Job 1:
Can you restate word for word the records below, from the line containing "Wrap output in <instances>...</instances>. mask" through the last line of the records?

Document:
━━━━━━━━
Tuesday, January 15, 2008

Using SQLAlchemy: Python Object Relational Mapper

SQLAlchemy is a next-generation Python Object Relational mapper. Learn how to use the new 0.5 API, work with third-party components, and a build a basic Web application.

Introduction

Object Relational Mappers, or ORM's, have developed a substantial amount of buzz in the last few years. Most of this buzz is because ORM's are most often talked about within the confines of Web application frameworks, as they are critical component in a Rapid Development stack. Some Web frameworks like Django and Ruby on Rails have taken the approach of designing a monolithic stack that tightly integrates a homegrown ORM to the framework, and others like Pylons, Turbogears, and Grok have decided on more component-based architecture with swappable third-party components. Each approach has its advantages as a tight integration can allow for a very cohesive experience if the problem maps to the framework, and a component-based architecture allows for maximum flexibility in design. This article is not about Web frameworks, though; it is about SQLAlchemy.
━━━━━━━━
Source material:

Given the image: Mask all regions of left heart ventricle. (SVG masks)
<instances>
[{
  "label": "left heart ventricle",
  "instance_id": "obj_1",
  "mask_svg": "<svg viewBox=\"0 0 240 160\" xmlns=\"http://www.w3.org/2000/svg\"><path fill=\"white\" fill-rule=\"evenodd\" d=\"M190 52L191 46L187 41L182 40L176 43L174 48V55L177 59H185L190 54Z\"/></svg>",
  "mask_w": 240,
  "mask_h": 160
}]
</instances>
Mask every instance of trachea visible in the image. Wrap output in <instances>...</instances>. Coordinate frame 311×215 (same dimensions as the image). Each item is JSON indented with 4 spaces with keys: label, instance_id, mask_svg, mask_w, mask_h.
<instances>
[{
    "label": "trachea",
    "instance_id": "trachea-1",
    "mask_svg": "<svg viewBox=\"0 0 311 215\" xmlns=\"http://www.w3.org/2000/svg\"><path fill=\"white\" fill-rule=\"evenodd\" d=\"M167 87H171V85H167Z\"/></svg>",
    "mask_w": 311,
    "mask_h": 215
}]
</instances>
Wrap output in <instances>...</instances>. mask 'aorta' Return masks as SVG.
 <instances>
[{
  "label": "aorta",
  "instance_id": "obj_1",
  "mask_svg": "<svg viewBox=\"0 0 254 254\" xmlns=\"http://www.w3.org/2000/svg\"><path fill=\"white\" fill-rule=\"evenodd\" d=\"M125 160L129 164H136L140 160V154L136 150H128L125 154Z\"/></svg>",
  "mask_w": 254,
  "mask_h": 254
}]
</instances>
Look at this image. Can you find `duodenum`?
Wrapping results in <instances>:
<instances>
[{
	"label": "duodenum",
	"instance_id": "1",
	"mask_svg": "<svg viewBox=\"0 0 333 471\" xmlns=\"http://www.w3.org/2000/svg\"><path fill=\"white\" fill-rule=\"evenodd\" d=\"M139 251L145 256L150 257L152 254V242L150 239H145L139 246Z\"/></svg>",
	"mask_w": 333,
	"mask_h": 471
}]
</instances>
━━━━━━━━
Job 2:
Could you quote the SQLAlchemy article above from "Introduction" to "is about SQLAlchemy."?

Final result 1:
Wrap output in <instances>...</instances>. mask 'aorta' Return masks as SVG.
 <instances>
[{
  "label": "aorta",
  "instance_id": "obj_1",
  "mask_svg": "<svg viewBox=\"0 0 254 254\" xmlns=\"http://www.w3.org/2000/svg\"><path fill=\"white\" fill-rule=\"evenodd\" d=\"M125 160L129 164H136L140 160V154L136 150H128L125 154Z\"/></svg>",
  "mask_w": 254,
  "mask_h": 254
}]
</instances>
Look at this image. Can you find `duodenum`?
Wrapping results in <instances>:
<instances>
[{
	"label": "duodenum",
	"instance_id": "1",
	"mask_svg": "<svg viewBox=\"0 0 333 471\" xmlns=\"http://www.w3.org/2000/svg\"><path fill=\"white\" fill-rule=\"evenodd\" d=\"M139 251L145 256L150 257L152 254V242L150 239H145L139 246Z\"/></svg>",
	"mask_w": 333,
	"mask_h": 471
}]
</instances>

Final result 2:
Introduction

Object Relational Mappers, or ORM's, have developed a substantial amount of buzz in the last few years. Most of this buzz is because ORM's are most often talked about within the confines of Web application frameworks, as they are critical component in a Rapid Development stack. Some Web frameworks like Django and Ruby on Rails have taken the approach of designing a monolithic stack that tightly integrates a homegrown ORM to the framework, and others like Pylons, Turbogears, and Grok have decided on more component-based architecture with swappable third-party components. Each approach has its advantages as a tight integration can allow for a very cohesive experience if the problem maps to the framework, and a component-based architecture allows for maximum flexibility in design. This article is not about Web frameworks, though; it is about SQLAlchemy.